Nowadays, more heads of households are women [and children, especially in post-conflict economies like Rwanda] among the poor than among the non-poor. It is thus very important to properly target the most needy in our society if micro-credit initiatives are to bear any fruit.

That can only be achieved if the real poor are clearly and most effectively identified. Just like a doctor can only prescribe the right medication after proper diagnosis, success in microfinance will come if the really poor people are identified and reached. In Rwanda’s case these could be Umutindi nyakujya and Umutindi.

Aspects of outreach and sustainability

The performance of Rwanda’s microfinance sector should also be judged basing on the concepts of outreach and sustainability. Are players in the sector making any effort to extend services beyond the usual limits? Are they permanent, or do they have the ability to repeat their performance through time?

What the reader should note, however, is that permanence does not mean constancy; the managers of these organisations should adapt and adjust to keep performance healthy in an ever shifting environment.

A sustainable MFI should meet its goals now without harming its ability to meet its goals later.

Outreach is the social value of the output of a microfinance organisation in terms of aspects such as depth, breadth, length, and scope. Strong emphasis on these aspects is vital for improving the welfare of Rwanda’s very poor.

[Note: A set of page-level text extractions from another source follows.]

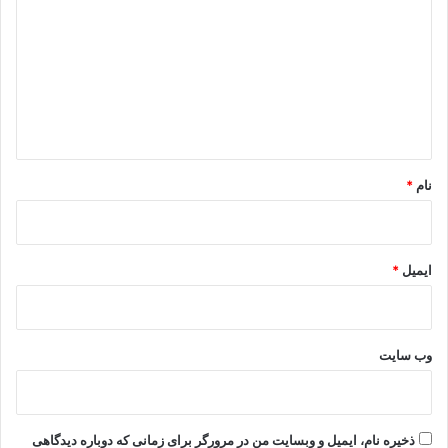
د
گ
ا
ه
*
نام
*
ایمیل
*
وب‌ سایت
ذخیره نام، ایمیل و وبسایت من در مرورگر برای زمانی که دوباره دیدگاهی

Depth of outreach is the value that society attaches to the net gain from the use of micro credit by a given borrower. Just as it is emphasized with respect to conceptual clarity, poverty is a good proxy for depth and hence more weight should be placed on the poor than on the rich.

Efforts should be made to reach out to the bottom poor if the Rwandan poverty profile is to be improved.

Breadth of outreach is the number of poor people that an MFI serves and this matters very much because the poor, and indeed the very poor are very many yet the available micro-loans are few.

The length of outreach is the time frame in which MFIs produce loans. Length matters because society cares about the welfare of the poor both now and in the future. Without length of outreach, MFIs will improve social welfare in the short term but wreck their ability to do so in the long term.

Longer outreach through sustainability strengthens the structures of incentives that serve to maximize expected social value minus social cost discounted through time. No one should doubt that without length borrowers have very few selfish reasons to repay because the lender cannot promise to lend again in the future.

Scope of outreach on the other hand is the number of types of financial (and non-financial) contracts offered by MFIs. Microfinance organisations with the best outreach produce both small loans and small deposits.

Deposits matter for two reasons: first, all poor people are deposit worthy and save to smooth consumption, to finance investment and to buffer risk. Secondly, deposits strengthen the incentives for sustainability and length of outreach. Depositors will shun microfinance organisations if they do not expect them to live to return their deposits.